Looking Ahead in FY 2022
ATSDR will prioritize the development of geospatial health tools and other resources to expand environmental health capacity. These tools will improve CDC/ATSDR’s ability to respond effectively and in a timely manner to public health events and explore environmental factors that may influence the progression of infectious disease and other health outcomes. ATSDR’s geospatial team is currently working on an Environmental Justice Index project, which will use information on demographic and socioeconomic factors and cumulative environmental exposures to identify communities that experience a disproportionately high environmental burden in the U.S.
Work on emerging environmental contaminants continues to be a priority for ATSDR. These substances fall into one of two categories. The first are new substances for which information about their impacts on human health are still evolving, such as PFAS. The second category of emerging contaminants are known contaminants of concern that have emerging information on their toxicity which needs to be evaluated to assess the potential impact on human health.
Microplastics fall into the first category. They are pervasive in the environment and are small enough to be internalized and transported within the human body. Exposure-dose and health effects have not been established, and studies are complicated due to a lack of standardized methods for identifying and measuring the particles. ATSDR, along with CDC’s National Center for Environmental Health, is working on developing the science to define and prioritize potential health risks and develop initiatives to better characterize and understand whether microplastic exposures are harmful to human health.

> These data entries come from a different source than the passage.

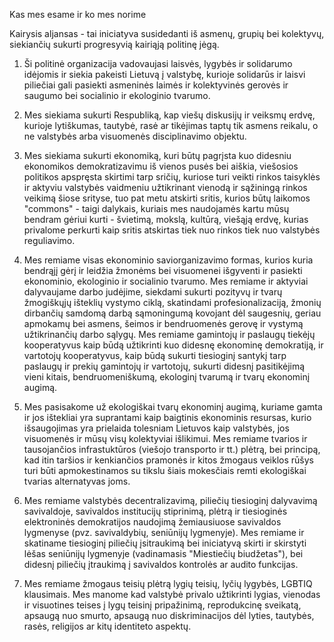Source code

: Kas mes esame ir ko mes norime


Kairysis aljansas - tai iniciatyva susidedanti iš asmenų, grupių bei kolektyvų, siekiančių sukurti progresyvią kairiąją politinę jėgą.
1. Ši politinė organizacija vadovaujasi laisvės, lygybės ir solidarumo idėjomis ir siekia pakeisti Lietuvą į valstybę, kurioje solidarūs ir laisvi piliečiai gali pasiekti asmeninės laimės ir kolektyvinės gerovės ir saugumo bei socialinio ir ekologinio tvarumo.

2. Mes siekiama sukurti Respubliką, kap viešų diskusijų ir veiksmų erdvę, kurioje lytiškumas, tautybė, rasė ar tikėjimas taptų tik asmens reikalu, o ne valstybės arba visuomenės disciplinavimo objektu.

3. Mes siekiama sukurti ekonomiką, kuri būtų pagrįsta kuo didesniu ekonomikos demokratizavimu iš vienos pusės bei aiškia, viešosios politikos apspręsta skirtimi tarp sričių, kuriose turi veikti rinkos taisyklės ir aktyviu valstybės vaidmeniu užtikrinant vienodą ir sąžiningą rinkos veikimą šiose srityse, tuo pat metu atskirti sritis, kurios būtų laikomos "commons" - taigi dalykais, kuriais mes naudojamės kartu mūsų bendram gėriui kurti - švietimą, mokslą, kultūrą, viešąją erdvę, kurias privalome perkurti kaip sritis atskirtas tiek nuo rinkos tiek nuo valstybės reguliavimo.

4. Mes remiame visas ekonominio saviorganizavimo formas, kurios kuria bendrąjį gėrį ir leidžia žmonėms bei visuomenei išgyventi ir pasiekti ekonominio, ekologinio ir socialinio tvarumo. Mes remiame ir aktyviai dalyvaujame darbo judėjime, siekdami sukurti pozityvų ir tvarų žmogiškųjų išteklių vystymo ciklą, skatindami profesionalizaciją, žmonių dirbančių samdomą darbą sąmoningumą kovojant dėl saugesnių, geriau apmokamų bei asmens, šeimos ir bendruomenės gerovę ir vystymą užtikrinančių darbo sąlygų. Mes remiame gamintojų ir paslaugų tiekėjų kooperatyvus kaip būdą užtikrinti kuo didesnę ekonominę demokratiją, ir vartotojų kooperatyvus, kaip būdą sukurti tiesioginį santykį tarp paslaugų ir prekių gamintojų ir vartotojų, sukurti didesnį pasitikėjimą vieni kitais, bendruomeniškumą, ekologinį tvarumą ir tvarų ekonominį augimą.

5. Mes pasisakome už ekologiškai tvarų ekonominį augimą, kuriame gamta ir jos ištekliai yra suprantami kaip baigtinis ekonominis resursas, kurio išsaugojimas yra prielaida tolesniam Lietuvos kaip valstybės, jos visuomenės ir mūsų visų kolektyviai išlikimui. Mes remiame tvarios ir tausojančios infrastuktūros (viešojo transporto ir tt.) plėtrą, bei principą, kad itin taršios ir kenkiančios pramonės ir kitos žmogaus veiklos rūšys turi būti apmokestinamos su tikslu šiais mokesčiais remti ekologiškai tvarias alternatyvas joms.

6. Mes remiame valstybės decentralizavimą, piliečių tiesioginį dalyvavimą savivaldoje, savivaldos institucijų stiprinimą, plėtrą ir tiesioginės elektroninės demokratijos naudojimą žemiausiuose savivaldos lygmenyse (pvz. savivaldybių, seniūnijų lygmenyje). Mes remiame ir skatiname tiesioginį piliečių įsitraukimą bei iniciatyvą skirti ir skirstyti lėšas seniūnijų lygmenyje (vadinamasis "Miestiečių biudžetas"), bei didesnį piliečių įtraukimą į savivaldos kontrolės ar audito funkcijas.

7. Mes remiame žmogaus teisių plėtrą lygių teisių, lyčių lygybės, LGBTIQ klausimais. Mes manome kad valstybė privalo užtikrinti lygias, vienodas ir visuotines teises į lygų teisinį pripažinimą, reprodukcinę sveikatą, apsaugą nuo smurto, apsaugą nuo diskriminacijos dėl lyties, tautybės, rasės, religijos ar kitų identiteto aspektų.
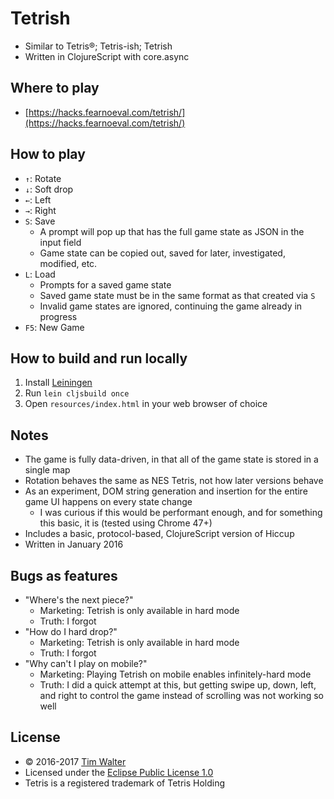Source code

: # Tetrish

- Similar to Tetris®; Tetris-ish; Tetrish
- Written in ClojureScript with core.async

## Where to play

- [https://hacks.fearnoeval.com/tetrish/](https://hacks.fearnoeval.com/tetrish/)

## How to play

- `↑`: Rotate
- `↓`: Soft drop
- `←`: Left
- `→`: Right
- `S`: Save
  - A prompt will pop up that has the full game state as JSON in the input field
  - Game state can be copied out, saved for later, investigated, modified, etc.
- `L`: Load
  - Prompts for a saved game state
  - Saved game state must be in the same format as that created via `S`
  - Invalid game states are ignored, continuing the game already in progress
- `F5`: New Game

## How to build and run locally

1. Install [Leiningen](https://leiningen.org/)
2. Run `lein cljsbuild once`
3. Open `resources/index.html` in your web browser of choice

## Notes

- The game is fully data-driven, in that all of the game state is stored in a
  single map
- Rotation behaves the same as NES Tetris, not how later versions behave
- As an experiment, DOM string generation and insertion for the entire game UI
  happens on every state change
  - I was curious if this would be performant enough, and for something this
    basic, it is (tested using Chrome 47+)
- Includes a basic, protocol-based, ClojureScript version of Hiccup
- Written in January 2016

## Bugs as features

- "Where's the next piece?"
  - Marketing: Tetrish is only available in hard mode
  - Truth: I forgot
- "How do I hard drop?"
  - Marketing: Tetrish is only available in hard mode
  - Truth: I forgot
- "Why can't I play on mobile?"
  - Marketing: Playing Tetrish on mobile enables infinitely-hard mode
  - Truth: I did a quick attempt at this, but getting swipe up, down, left, and
    right to control the game instead of scrolling was not working so well

## License

- © 2016-2017 [Tim Walter](https://www.fearnoeval.com/)
- Licensed under the [Eclipse Public License 1.0](LICENSE.html)
- Tetris is a registered trademark of Tetris Holding
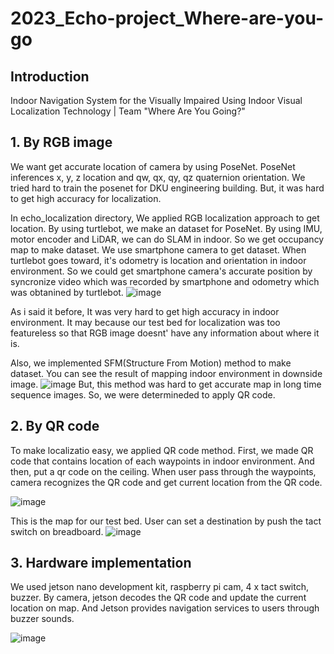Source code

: # 2023_Echo-project_Where-are-you-go

## Introduction
Indoor Navigation System for the Visually Impaired Using Indoor Visual Localization Technology | Team "Where Are You Going?"

## 1. By RGB image
We want get accurate location of camera by using PoseNet. PoseNet inferences x, y, z location and qw, qx, qy, qz quaternion orientation.
We tried hard to train the posenet for DKU engineering building. But, it was hard to get high accuracy for localization.

In echo_localization directory, We applied RGB localization approach to get location.
By using turtlebot, we make an dataset for PoseNet.
By using IMU, motor encoder and LiDAR, we can do SLAM in indoor.
So we get occupancy map to make dataset. We use smartphone camera to get dataset.
When turtlebot goes toward, it's odometry is location and orientation in indoor environment. So we could get smartphone camera's accurate position by syncronize video which was recorded by smartphone and odometry which was obtanined by turtlebot.
![image](https://github.com/gigohe2/2023_Echo-project_Where-are-you-go/assets/59073888/d0921b77-6ee1-4423-bda4-ed60f51adc63)

As i said it before, It was very hard to get high accuracy in indoor environment. It may because our test bed for localization was too featureless so that RGB image doesnt' have any information about where it is.

Also, we implemented SFM(Structure From Motion) method to make dataset. You can see the result of mapping indoor environment in downside image.
![image](https://github.com/gigohe2/2023_Echo-project_Where-are-you-go/assets/59073888/78db11f1-c412-4da8-b2a2-79f825daaf37)
But, this method was hard to get accurate map in long time sequence images. So, we were determineded to apply QR code.


## 2. By QR code
To make localizatio easy, we applied QR code method. 
First, we made QR code that contains location of each waypoints in indoor environment.
And then, put a qr code on the ceiling. When user pass through the waypoints, camera recognizes the QR code and get current location from the QR code.

![image](https://github.com/gigohe2/2023_Echo-project_Where-are-you-go/assets/59073888/86dfc840-bd53-4884-9e08-e6e57923bfff)

This is the map for our test bed. User can set a destination by push the tact switch on breadboard.
![image](https://github.com/gigohe2/2023_Echo-project_Where-are-you-go/assets/59073888/9684b27c-61ea-470e-9f85-b68032ab537a)


## 3. Hardware implementation
We used jetson nano development kit, raspberry pi cam, 4 x tact switch, buzzer.
By camera, jetson decodes the QR code and update the current location on map.
And Jetson provides navigation services to users through buzzer sounds.

![image](https://github.com/gigohe2/2023_Echo-project_Where-are-you-go/assets/59073888/65891056-911e-40ab-9881-d3ad5a6d8c53)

ATSDR is also working to address concerns regarding ethylene oxide exposure, which falls into the second category. Recent reviews by EPA indicate that the cancer risks from ethylene oxide may occur at lower exposure levels than previously thought. Ethylene oxide is used industrial settings and in the sterilization of medical equipment and some spices. Not all ethylene oxide sterilization facilities are required to report to the Toxics Release Inventory (TRI). For those that did report to TRI in 2019, 67 percent were located in census tracks scored as “high” or “moderate to high” on CDC/ATSDR’s Social Vulnerability Index. ATSDR is supporting several states to address these ethylene oxide exposures, including working with five communities near ethylene oxide sterilization facilities. ATSDR is simultaneously exploring opportunities to study ethylene oxide exposures on a national scale.
FY 2022 Budget Request for ATSDR
Increases provided in FY 2021 enabled an expansion in the number of states funded through the APPLETREE program. In FY 2022, ATSDR’s budget request will bolster GIS capacity building within state and local health departments, an important priority to enhance health departments’ response to environmental and public health emergencies.
Conclusion
ATSDR has a unique mission and responsibility to advance health through studies, use of innovative data sources, support for health departments, development of guidance for clinicians and direct interaction with communities affected by exposure to hazardous substances. In FY 2022, we will continue working toward our goals of providing science-based evidence to inform actions to protect people from environmental exposures and improve health. Thank you again for the opportunity to be here today to discuss the important work of the agency.